Por supuesto, no todo en literatura se puede explicar de forma mecanicista, y la prueba más importante sería justamente la aparición inesperada en un pueblo remoto de ese niño superdotado que fue Rubén. Pero sí hay relaciones de causa y efecto: la gloria rubeniana, por ejemplo, ha favorecido la posición central que la poesía ha tenido en la tradición literaria nacional, a diferencia de la novela y del teatro. De hecho, la revolución sandinista, con todos sus testimonios y sus relecturas más épicas o más críticas, pudo impulsar una tradición novelística propia sólida y exportable, pero, a pesar de Sergio Ramírez, parece claro que ser novelista en Nicaragua no es un destino fácil y que el repertorio de posibilidades está bastante limitado, tanto desde la producción como desde el consumo. Eso me ha llevado a preguntarme qué parte de la realidad nacional tematizaría y qué soluciones formales utilizaría si yo fuera aspirante a novelista en Nicaragua. La triste paradoja es que quizás la situación más o menos pacífica del país en las últimas décadas, en comparación con otros países de la zona, haya impedido el surgimiento de una novela problematizadora y crítica. No muy lejos, el salvadoreño Horacio Castellanos Moya ha rentabilizado estéticamente la violencia de su país, lo que le ha permitido –merecidamente- una proyección internacional, y algo parecido podría decirse del guatemalteco Rodrigo Rey Rosa.

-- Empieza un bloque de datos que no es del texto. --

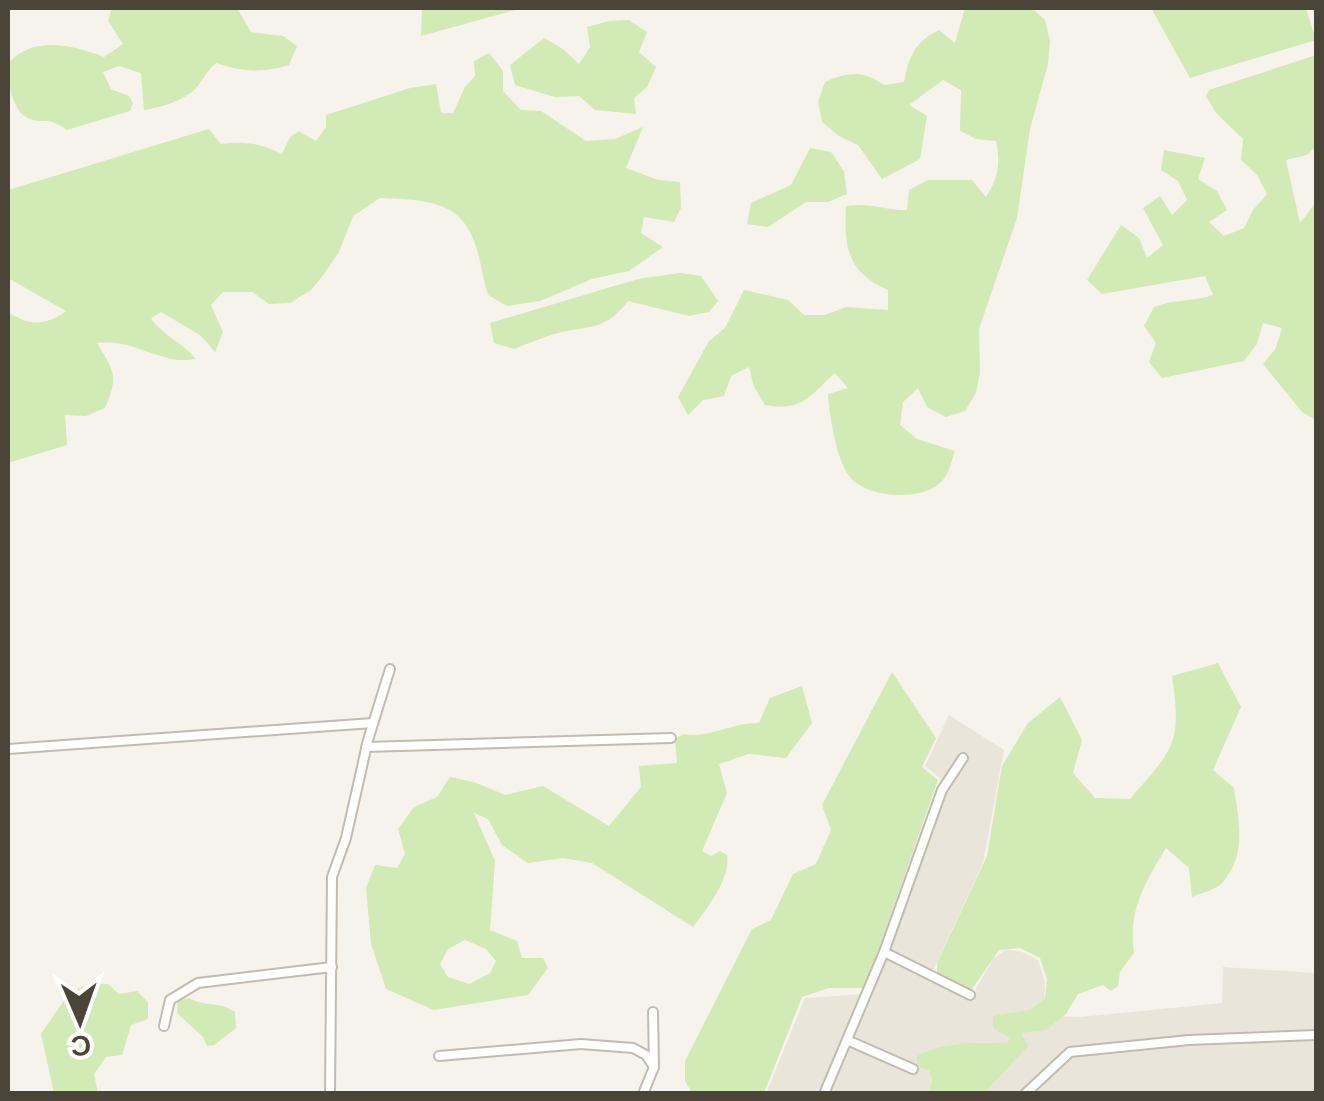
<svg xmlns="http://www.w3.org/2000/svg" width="1324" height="1101" font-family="'Work Sans',sans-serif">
  <rect width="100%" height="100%" fill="#f6f3ec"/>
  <polygon fill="#eae5da" points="949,715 1004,750 983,863 932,973 973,994 993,959 1005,950 1020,951 1038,960 1045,982 1044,1016 1080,1017 1222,1003 1223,967 1316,973 1316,1093 766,1094 805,998 863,994 941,779 925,766"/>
  <g fill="#d2eab5" fill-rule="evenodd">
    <path d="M112 8H237L251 32 283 36 297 46 289 65C263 73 241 72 216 63 205 72 202 83 194 90 182 101 159 108 144 110L141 73 119 66 103 72 111 89 129 96 133 103 130 111 67 130C45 114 45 126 28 118 12 111 7 79 8 64 32 35 73 45 104 57L123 44 108 21Z"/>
    <polygon points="422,8 523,8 421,36"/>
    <path d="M965 8H1032L1045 20 1050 41 1048 64 1030 129 1017 218 979 329 980 372 976 393 965 411 946 417 927 407 918 388 903 402 900 425 917 439 955 451C952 460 949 473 943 480 925 502 868 499 850 477 837 463 829 414 828 394L848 388 835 373C809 396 803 412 765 405L754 387 749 367 731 376 724 396 703 400 688 415 678 397 709 341 725 328 744 290 788 300 804 315H825L846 307 888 310V290C847 272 844 247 846 206 868 202 884 210 907 210L909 190 928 180H972L986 197C998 178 1001 164 996 141L976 139 960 131 961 90 943 80 909 105 927 116 920 159 882 179 858 145 839 136 822 122 818 102 825 82C849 72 862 70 884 85L904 82C909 56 915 42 939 30L955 43Z"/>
    <polygon points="1151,8 1306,8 1316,40 1190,78"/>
    <polygon points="629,20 647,32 639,52 656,67 647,87 634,98 636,114 595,110 579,96 555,97 515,85 510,65 544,38 563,49 579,64 590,47 587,27 609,21"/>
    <path d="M489 53 503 71V91L521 110 541 111 586 141 615 139 643 127 626 168 658 180 680 182 681 208 674 222 644 217 641 233 663 247 629 271 592 279 540 301 507 306 488 295C482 277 481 258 474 241 459 198 418 200 380 198L353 216 339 252 324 274 311 290 290 303 269 304 252 292H223L211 305 223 332 215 352 200 335 161 312 151 318C163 336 182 342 196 359 161 366 132 337 97 343 114 371 119 376 105 408L86 416 65 415 67 445 8 463V312C29 326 46 326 66 311L8 278V190L209 129 221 144C243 141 261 143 282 154L290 137 299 131 316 141 326 127V115L410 88 436 84 441 113H453L465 87 475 76 474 61Z"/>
    <path d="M1316 55V146L1307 155 1286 160 1300 223 1316 202V420L1302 412 1263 364 1276 348 1282 328 1263 323 1257 344 1244 361 1162 378 1149 362 1156 343 1144 326 1154 307C1174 299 1192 302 1213 295L1205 276 1102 294 1087 280 1121 225 1139 238 1147 258 1163 245 1143 208 1160 196 1172 215 1187 200 1178 181 1161 170 1164 150 1205 158 1198 179 1217 191 1227 210 1209 222 1224 236 1244 228 1253 210 1267 194 1257 175 1241 160 1243 139 1216 113 1206 96 1209 90Z"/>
    <polygon points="810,148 831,152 844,171 847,194 828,202 806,202 768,227 747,224 751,203 791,185"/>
    <path d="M680 273 701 276 718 301 709 312 689 316 628 301C603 334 586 324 551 335 539 339 526 344 514 349L494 343 490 323 638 279Z"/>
    <path d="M1218 663 1241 707 1213 770 1234 788C1239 820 1247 856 1222 883 1215 890 1201 893 1192 897L1189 868 1166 848C1144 884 1128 911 1134 953L1120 972 1118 986 1111 991 1103 985 1078 994 1066 1014 1046 1030 1021 1033 1028 1046 984 1093H929L932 1080 929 1070 917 1067V1056C940 1042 980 1042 1007 1044L1010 1038 993 1028V1016L1030 1010 1045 999 1047 979 1040 958 1020 948 999 950 970 992 937 975V963L987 856 1002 766 1028 723 1060 697 1082 740 1073 773 1095 798 1130 799C1174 748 1182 744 1172 676Z"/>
    <polygon points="892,672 936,738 922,767 938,780 865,988 829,988 802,997 764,1093 692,1093 685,1081 685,1061 752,929 771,920 793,874 816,864 831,830 822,805"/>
    <path d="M802 686 812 723 786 758 749 754 719 764 727 793 702 851 711 856 720 851 727 855C731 878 707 909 693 927L592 863 563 858 528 863 502 845 488 819 474 813 495 861 490 930 517 941 522 958H543L548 968 528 995 434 1010 386 989 371 944 366 888 375 865 397 868 405 854 398 829 414 807 437 797 450 777 474 782 505 795 543 786 609 826 641 787 639 766 677 763 675 739 684 734C708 739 733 722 759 723L770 698ZM465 940 486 949 496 961 490 973 469 984 448 977 440 964 448 949Z"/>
    <polygon points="92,983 108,984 119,994 137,991 148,1002 148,1019 131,1025 122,1055 106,1057 94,1074 98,1093 54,1093 41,1034 70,992"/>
    <path d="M189 998C207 1008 217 1000 235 1012L236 1028 214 1045 207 1046 203 1037 177 1013 178 1001Z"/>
  </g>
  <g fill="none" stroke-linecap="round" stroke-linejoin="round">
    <g stroke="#c2bbae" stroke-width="12">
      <g id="street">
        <polyline points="366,747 671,738"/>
        <polyline points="8,749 373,723"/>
        <polyline points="884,952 970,995"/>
        <polyline points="164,1026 170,1000 198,983 332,967"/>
        <polyline points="847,1040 913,1069"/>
        <polyline points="439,1056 581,1044 633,1048 646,1055 654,1067"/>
        <polyline points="330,1094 332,877 346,838 368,740 390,669"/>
        <polyline points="643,1094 654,1067 653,1012"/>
        <polyline points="824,1094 884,952 942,790 963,758"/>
        <polyline points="1025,1094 1070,1052 1189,1040 1316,1035"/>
      </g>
    </g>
    <use href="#street" stroke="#fff" stroke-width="8"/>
  </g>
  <rect width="1324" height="1101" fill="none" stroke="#4b4439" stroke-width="20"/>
  <g transform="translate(80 1021) rotate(178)" stroke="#ffffff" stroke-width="8" paint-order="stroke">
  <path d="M0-8L18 38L0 25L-18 38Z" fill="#4b4439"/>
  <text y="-15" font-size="28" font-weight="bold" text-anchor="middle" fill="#4b4439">С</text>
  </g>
</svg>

Espero poder dedicarle más tiempo a estos temas sin caer en la horrible obligación de escribir artículos encorsetados con forma y sentido de churro matutino para revistas peer-reviewed, artículos que leerán y juzgarán profesores que seguramente saben menos de Nicaragua que yo mismo. Y así tendré la excusa perfecta para regresar al país, naturalmente.